In the insurance industry, an insurance premium is the regular payment that is paid in to the policy by the policy holder. This can be annual, monthly or by another time period. At the end of every year it is common for an insurance company to reassess the policy and alter the insurance premium accordingly.
When taking out an insurance policy you will be assessed by several factors, mainly your risk of cashing out a payment. In a ratio correlated with this risk, the insurance company will determine the premium amount. The higher your risk, the higher the insurance premium, to the point where it may not be financially feasible to take on the policy.

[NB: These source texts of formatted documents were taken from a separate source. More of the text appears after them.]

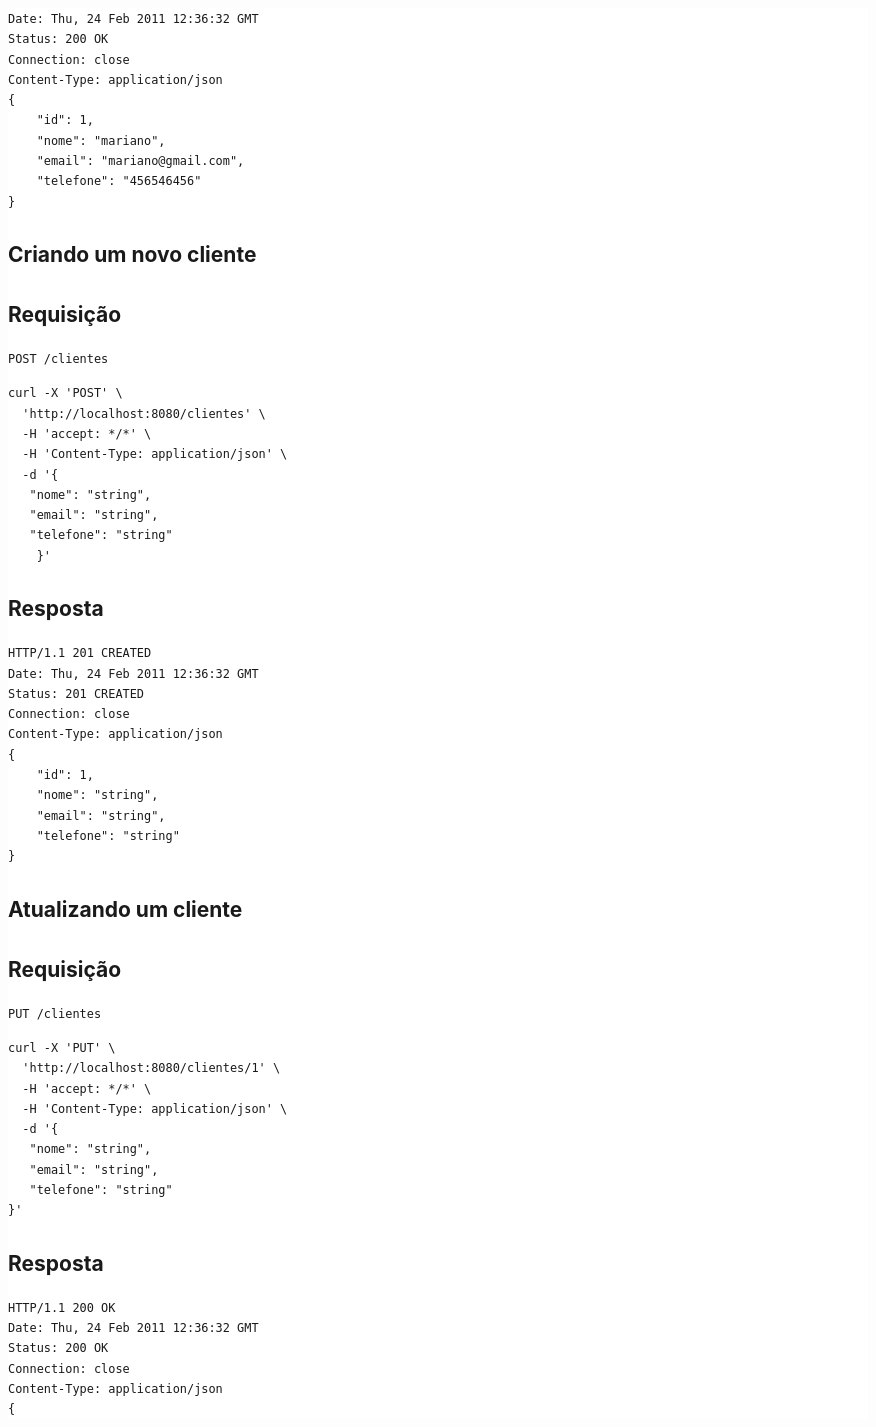     Date: Thu, 24 Feb 2011 12:36:32 GMT
    Status: 200 OK
    Connection: close
    Content-Type: application/json
    {
        "id": 1,
        "nome": "mariano",
        "email": "mariano@gmail.com",
        "telefone": "456546456"
    }
## Criando um novo cliente
## Requisição
`POST /clientes`
```
curl -X 'POST' \
  'http://localhost:8080/clientes' \
  -H 'accept: */*' \
  -H 'Content-Type: application/json' \
  -d '{
   "nome": "string",
   "email": "string",
   "telefone": "string"
    }'
```
## Resposta
    HTTP/1.1 201 CREATED
    Date: Thu, 24 Feb 2011 12:36:32 GMT
    Status: 201 CREATED
    Connection: close
    Content-Type: application/json
    {
        "id": 1,
        "nome": "string",
        "email": "string",
        "telefone": "string"
    }
## Atualizando um cliente
## Requisição
`PUT /clientes`

```
curl -X 'PUT' \
  'http://localhost:8080/clientes/1' \
  -H 'accept: */*' \
  -H 'Content-Type: application/json' \
  -d '{
   "nome": "string",
   "email": "string",
   "telefone": "string"
}'
```
## Resposta
    HTTP/1.1 200 OK
    Date: Thu, 24 Feb 2011 12:36:32 GMT
    Status: 200 OK
    Connection: close
    Content-Type: application/json
    {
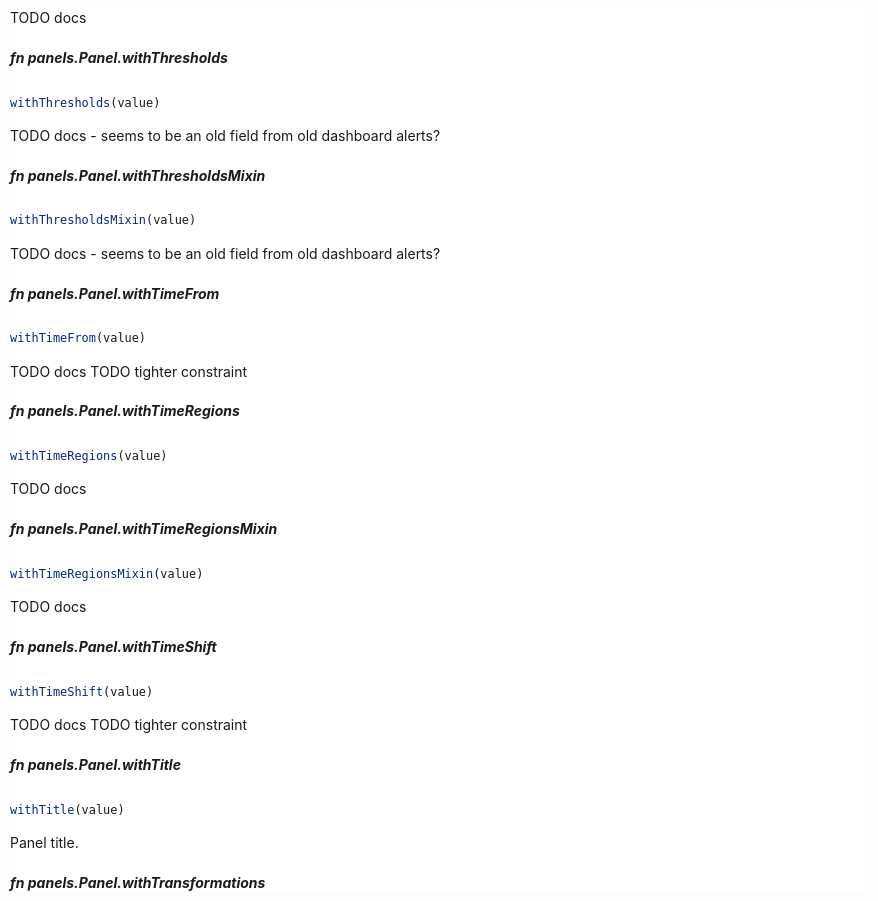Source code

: TODO docs

##### fn panels.Panel.withThresholds

```ts
withThresholds(value)
```

TODO docs - seems to be an old field from old dashboard alerts?

##### fn panels.Panel.withThresholdsMixin

```ts
withThresholdsMixin(value)
```

TODO docs - seems to be an old field from old dashboard alerts?

##### fn panels.Panel.withTimeFrom

```ts
withTimeFrom(value)
```

TODO docs
TODO tighter constraint

##### fn panels.Panel.withTimeRegions

```ts
withTimeRegions(value)
```

TODO docs

##### fn panels.Panel.withTimeRegionsMixin

```ts
withTimeRegionsMixin(value)
```

TODO docs

##### fn panels.Panel.withTimeShift

```ts
withTimeShift(value)
```

TODO docs
TODO tighter constraint

##### fn panels.Panel.withTitle

```ts
withTitle(value)
```

Panel title.

##### fn panels.Panel.withTransformations
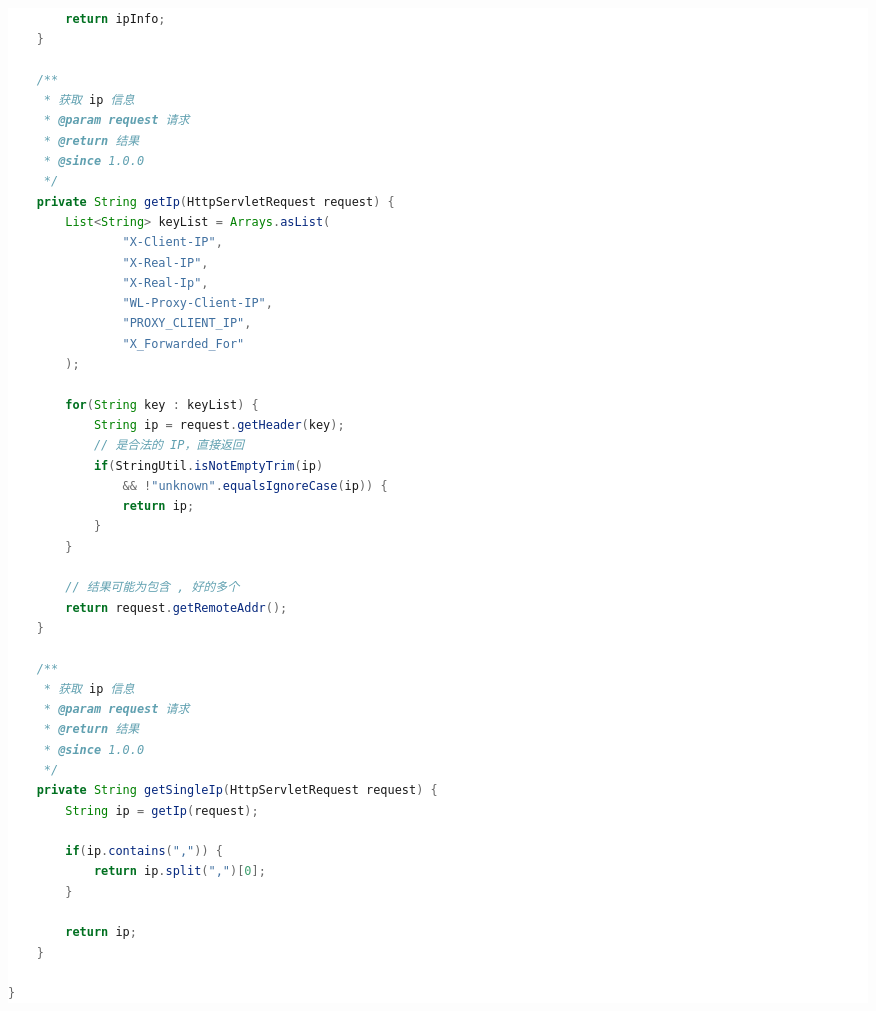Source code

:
 ```java
        return ipInfo;
    }

    /**
     * 获取 ip 信息
     * @param request 请求
     * @return 结果
     * @since 1.0.0
     */
    private String getIp(HttpServletRequest request) {
        List<String> keyList = Arrays.asList(
                "X-Client-IP",
                "X-Real-IP",
                "X-Real-Ip",
                "WL-Proxy-Client-IP",
                "PROXY_CLIENT_IP",
                "X_Forwarded_For"
        );

        for(String key : keyList) {
            String ip = request.getHeader(key);
            // 是合法的 IP，直接返回
            if(StringUtil.isNotEmptyTrim(ip)
                && !"unknown".equalsIgnoreCase(ip)) {
                return ip;
            }
        }

        // 结果可能为包含 , 好的多个
        return request.getRemoteAddr();
    }

    /**
     * 获取 ip 信息
     * @param request 请求
     * @return 结果
     * @since 1.0.0
     */
    private String getSingleIp(HttpServletRequest request) {
        String ip = getIp(request);

        if(ip.contains(",")) {
            return ip.split(",")[0];
        }

        return ip;
    }

}
```
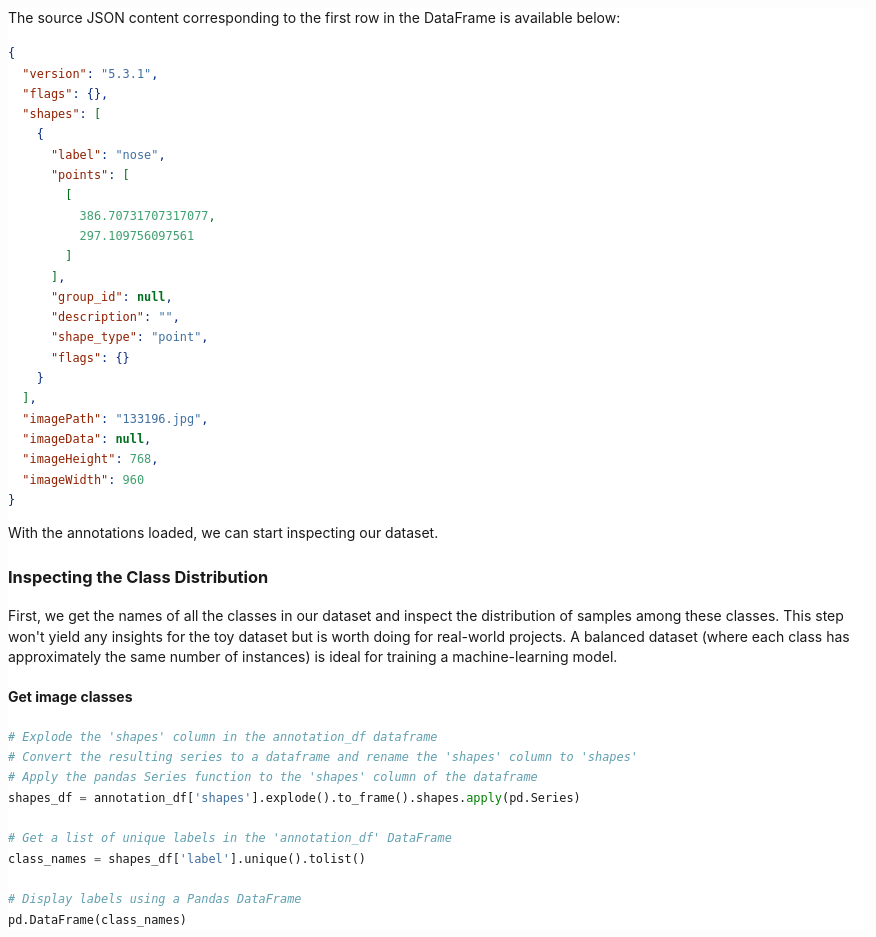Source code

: The source JSON content corresponding to the first row in the DataFrame is available below:

```json
{
  "version": "5.3.1",
  "flags": {},
  "shapes": [
    {
      "label": "nose",
      "points": [
        [
          386.70731707317077,
          297.109756097561
        ]
      ],
      "group_id": null,
      "description": "",
      "shape_type": "point",
      "flags": {}
    }
  ],
  "imagePath": "133196.jpg",
  "imageData": null,
  "imageHeight": 768,
  "imageWidth": 960
}
```

With the annotations loaded, we can start inspecting our dataset.



### Inspecting the Class Distribution

First, we get the names of all the classes in our dataset and inspect the distribution of samples among these classes. This step won't yield any insights for the toy dataset but is worth doing for real-world projects. A balanced dataset (where each class has approximately the same number of instances) is ideal for training a machine-learning model.

#### Get image classes


```python
# Explode the 'shapes' column in the annotation_df dataframe
# Convert the resulting series to a dataframe and rename the 'shapes' column to 'shapes'
# Apply the pandas Series function to the 'shapes' column of the dataframe
shapes_df = annotation_df['shapes'].explode().to_frame().shapes.apply(pd.Series)

# Get a list of unique labels in the 'annotation_df' DataFrame
class_names = shapes_df['label'].unique().tolist()

# Display labels using a Pandas DataFrame
pd.DataFrame(class_names)
```
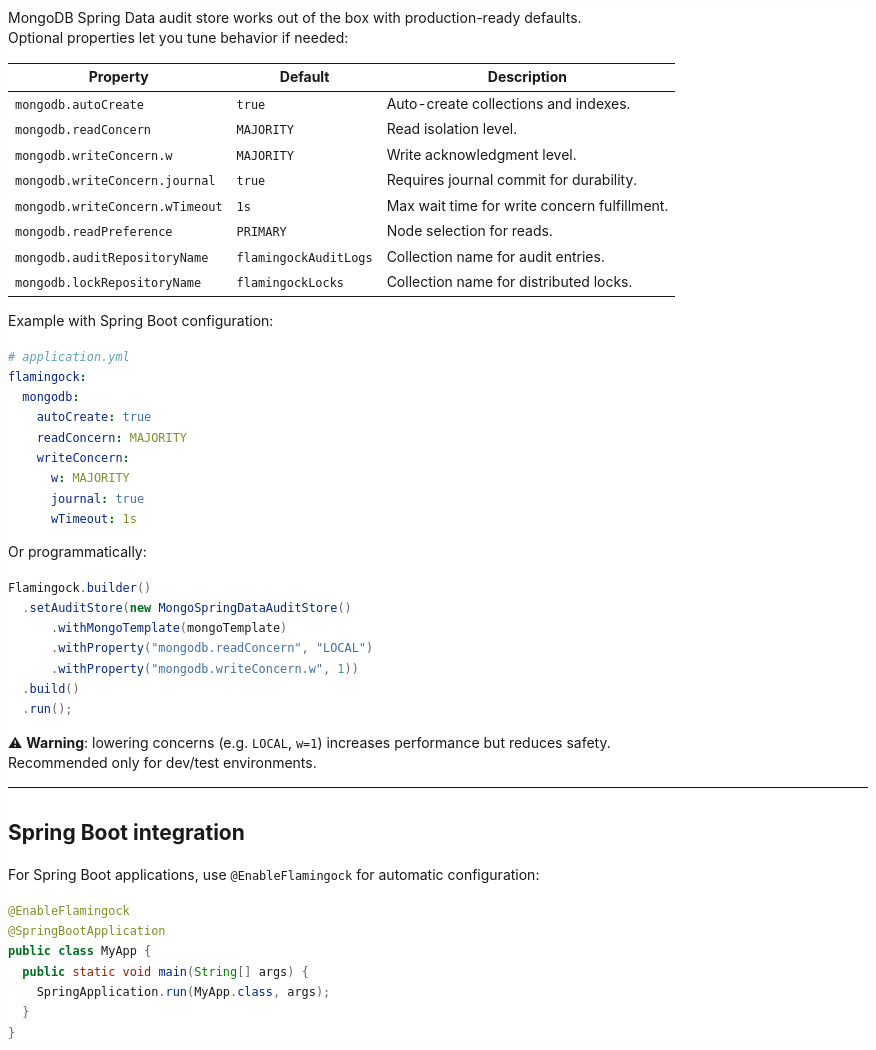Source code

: MongoDB Spring Data audit store works out of the box with production-ready defaults.  
Optional properties let you tune behavior if needed:

| Property                        | Default                | Description                                               |
|---------------------------------|------------------------|-----------------------------------------------------------|
| `mongodb.autoCreate`            | `true`                 | Auto-create collections and indexes.                      |
| `mongodb.readConcern`           | `MAJORITY`             | Read isolation level.                                     |
| `mongodb.writeConcern.w`        | `MAJORITY`             | Write acknowledgment level.                               |
| `mongodb.writeConcern.journal`  | `true`                 | Requires journal commit for durability.                   |
| `mongodb.writeConcern.wTimeout` | `1s`                   | Max wait time for write concern fulfillment.              |
| `mongodb.readPreference`        | `PRIMARY`              | Node selection for reads.                                 |
| `mongodb.auditRepositoryName`   | `flamingockAuditLogs`  | Collection name for audit entries.                        |
| `mongodb.lockRepositoryName`    | `flamingockLocks`      | Collection name for distributed locks.                    |

Example with Spring Boot configuration:

```yaml
# application.yml
flamingock:
  mongodb:
    autoCreate: true
    readConcern: MAJORITY
    writeConcern:
      w: MAJORITY
      journal: true
      wTimeout: 1s
```

Or programmatically:

```java
Flamingock.builder()
  .setAuditStore(new MongoSpringDataAuditStore()
      .withMongoTemplate(mongoTemplate)
      .withProperty("mongodb.readConcern", "LOCAL")
      .withProperty("mongodb.writeConcern.w", 1))
  .build()
  .run();
```

⚠️ **Warning**: lowering concerns (e.g. `LOCAL`, `w=1`) increases performance but reduces safety.  
Recommended only for dev/test environments.

---

## Spring Boot integration

For Spring Boot applications, use `@EnableFlamingock` for automatic configuration:

```java
@EnableFlamingock
@SpringBootApplication
public class MyApp {
  public static void main(String[] args) {
    SpringApplication.run(MyApp.class, args);
  }
}
```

An example of how risk might give you a high insurance premium is if you take out property insurance on your home, when located in a natural disaster prone region, such as on or nearby the San Andreas Fault line. Because your property is more likely to sustain structural damage from earthquakes your premium house insurance will be a lot higher than in a New York suburb.
If you work a dangerous job it may also be difficult to get medical insurance or health insurance. A perk of many jobs is the utilization of group insurance, where everybody falls under the same umbrella, instead of being individually risk assessed. Even if you fall ill before the annual premium reassessment, you will still get the same deal under the group terms, which would not happen with a private policy.
For those that cannot afford insurance premiums, even at the lowest form, various government run benefits programs exist, such as social security, unemployment benefits or benefits for military veterans.